[RECORDS TO PROCESS — start]

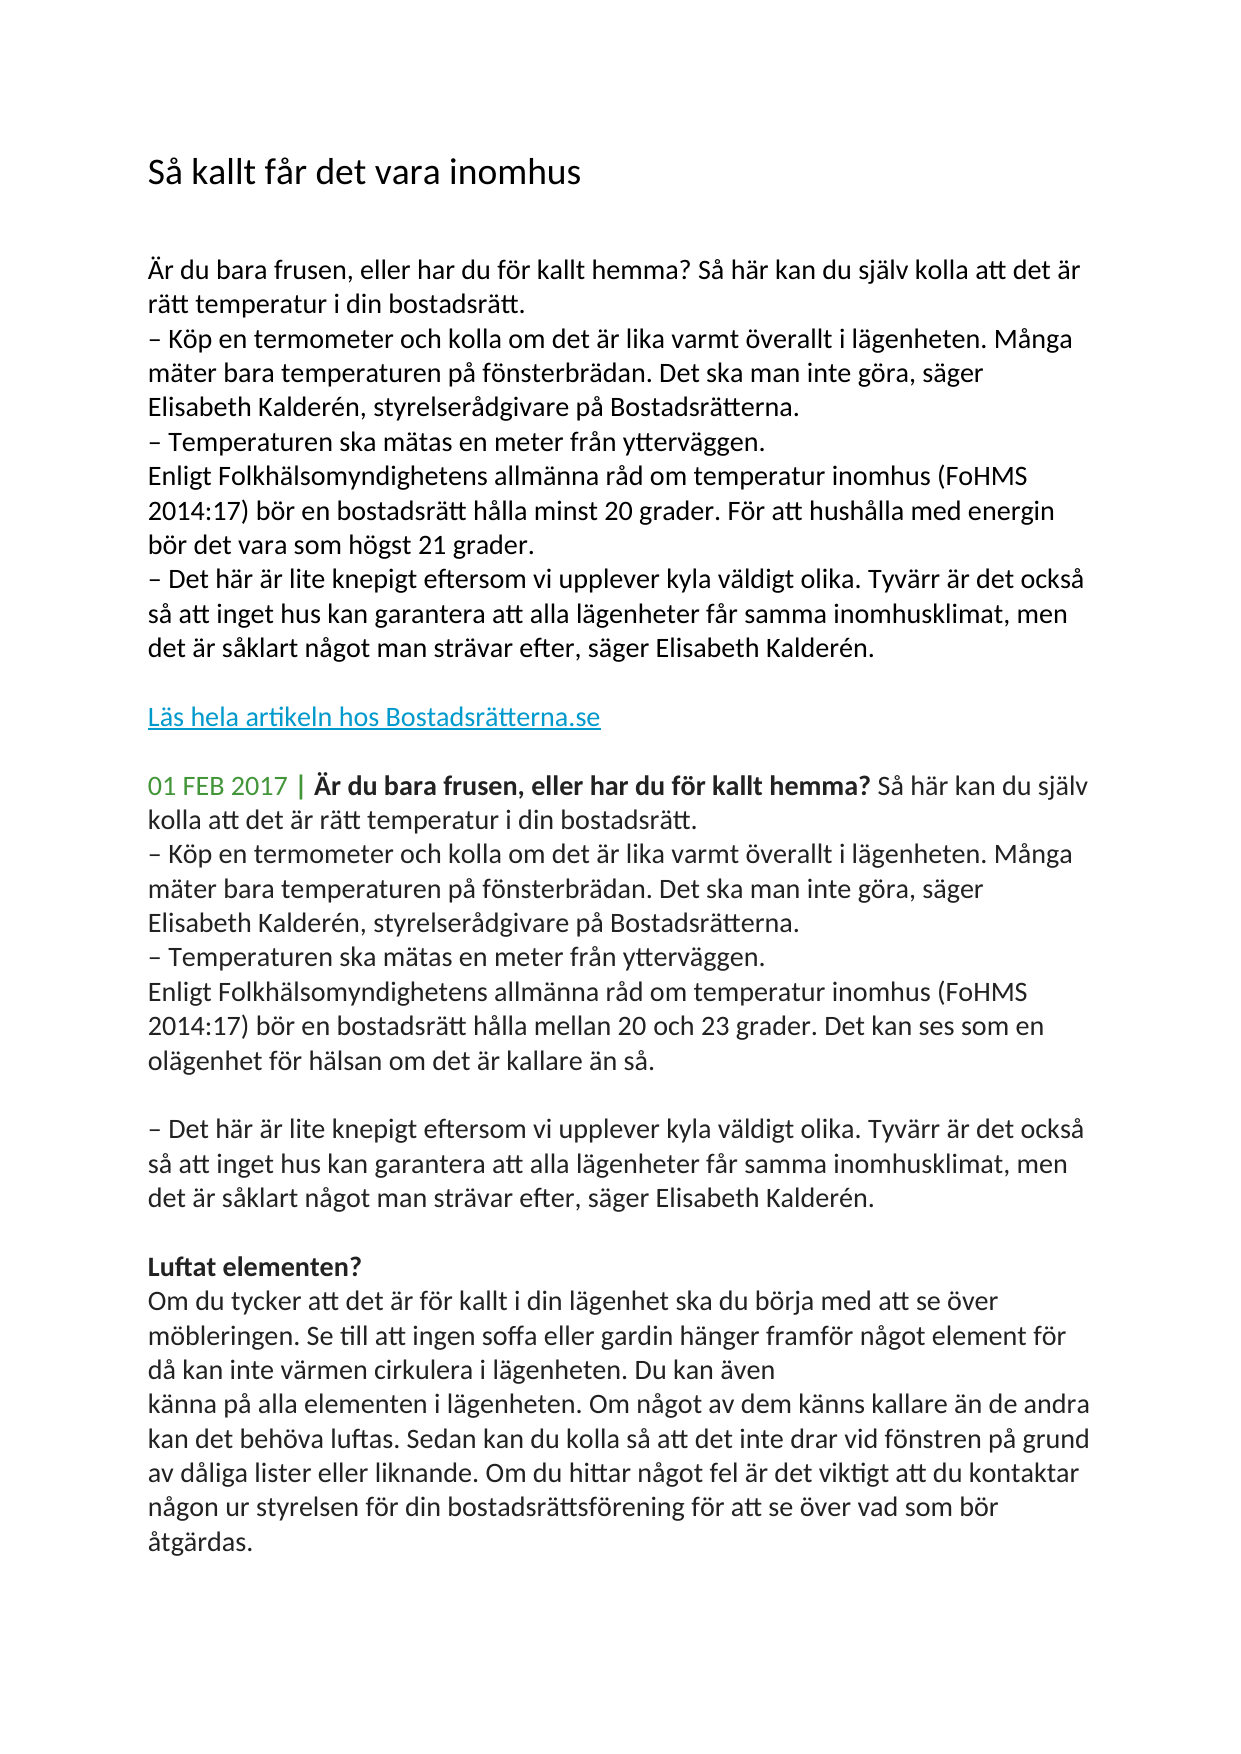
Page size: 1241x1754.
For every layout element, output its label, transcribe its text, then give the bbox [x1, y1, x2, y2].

text – Temperaturen ska mätas en meter från ytterväggen. [148, 424, 1093, 458]
text Enligt Folkhälsomyndighetens allmänna råd om temperatur inomhus (FoHMS 2014:17) bör en bostadsrätt hålla minst 20 grader. För att hushålla med energin bör det vara som högst 21 grader. [148, 458, 1093, 561]
text Så kallt får det vara inomhus [148, 148, 1093, 193]
text – Köp en termometer och kolla om det är lika varmt överallt i lägenheten. Många mäter bara temperaturen på fönsterbrädan. Det ska man inte göra, säger Elisabeth Kalderén, styrelserådgivare på Bostadsrätterna. [148, 836, 1093, 939]
text Enligt Folkhälsomyndighetens allmänna råd om temperatur inomhus (FoHMS 2014:17) bör en bostadsrätt hålla mellan 20 och 23 grader. Det kan ses som en olägenhet för hälsan om det är kallare än så. [148, 974, 1093, 1077]
text – Det här är lite knepigt eftersom vi upplever kyla väldigt olika. Tyvärr är det också så att inget hus kan garantera att alla lägenheter får samma inomhusklimat, men det är såklart något man strävar efter, säger Elisabeth Kalderén. [148, 561, 1093, 664]
text Luftat elementen? Om du tycker att det är för kallt i din lägenhet ska du börja med att se över möbleringen. Se till att ingen soffa eller gardin hänger framför något element för då kan inte värmen cirkulera i lägenheten. Du kan även känna på alla elementen i lägenheten. Om något av dem känns kallare än de andra kan det behöva luftas. Sedan kan du kolla så att det inte drar vid fönstren på grund av dåliga lister eller liknande. Om du hittar något fel är det viktigt att du kontaktar någon ur styrelsen för din bostadsrättsförening för att se över vad som bör åtgärdas. [148, 1249, 1093, 1558]
text Är du bara frusen, eller har du för kallt hemma? Så här kan du själv kolla att det är rätt temperatur i din bostadsrätt. [148, 252, 1093, 321]
text – Köp en termometer och kolla om det är lika varmt överallt i lägenheten. Många mäter bara temperaturen på fönsterbrädan. Det ska man inte göra, säger Elisabeth Kalderén, styrelserådgivare på Bostadsrätterna. [148, 321, 1093, 424]
text – Det här är lite knepigt eftersom vi upplever kyla väldigt olika. Tyvärr är det också så att inget hus kan garantera att alla lägenheter får samma inomhusklimat, men det är såklart något man strävar efter, säger Elisabeth Kalderén. [148, 1111, 1093, 1214]
text – Temperaturen ska mätas en meter från ytterväggen. [148, 939, 1093, 974]
text 01 FEB 2017 | Är du bara frusen, eller har du för kallt hemma? Så här kan du själv kolla att det är rätt temperatur i din bostadsrätt. [148, 768, 1093, 836]
text Läs hela artikeln hos Bostadsrätterna.se [148, 699, 1093, 733]
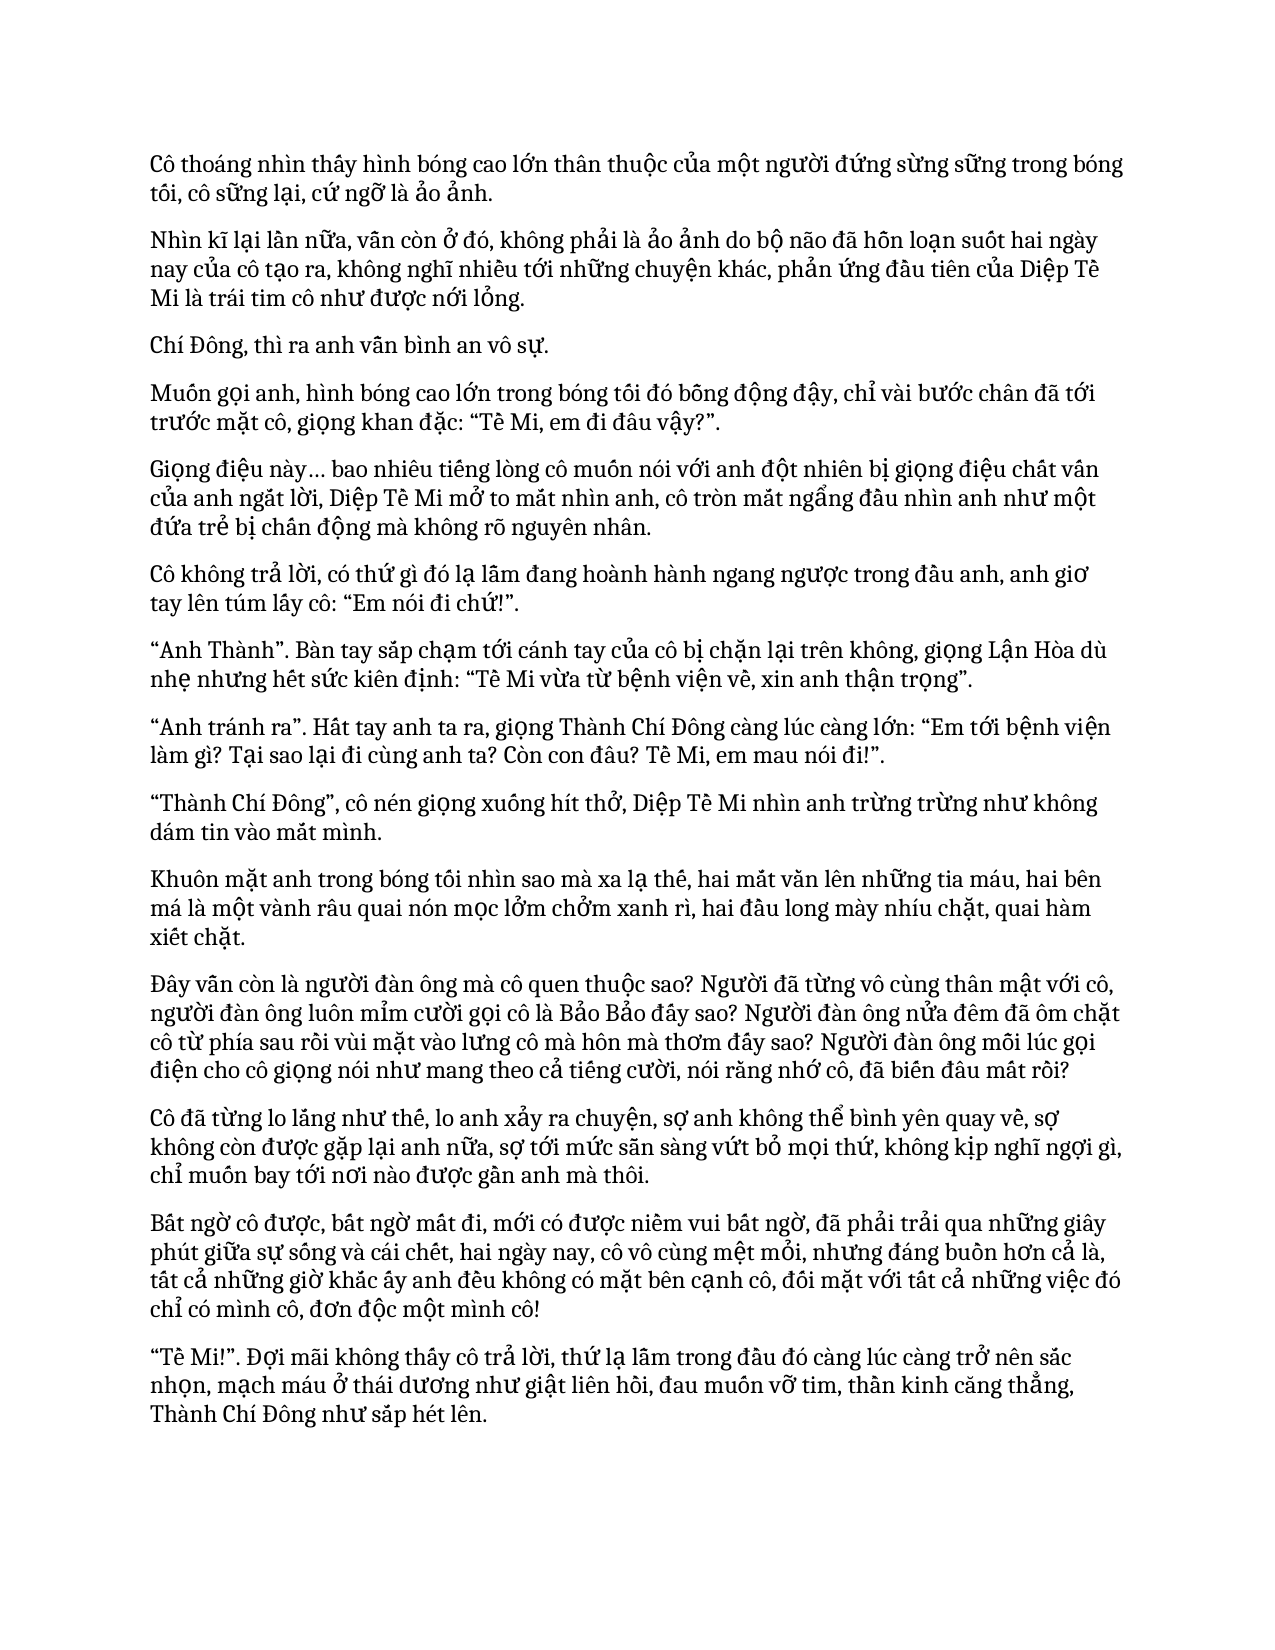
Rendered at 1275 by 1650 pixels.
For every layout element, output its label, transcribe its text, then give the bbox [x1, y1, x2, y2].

[RECORDS TO PROCESS — finish]

**WHAT IS REQUIRED:**
Look at each line above and note whether it holds the word "mäter". Report how many do, as the number only.

**WRITTEN ANSWER:**
2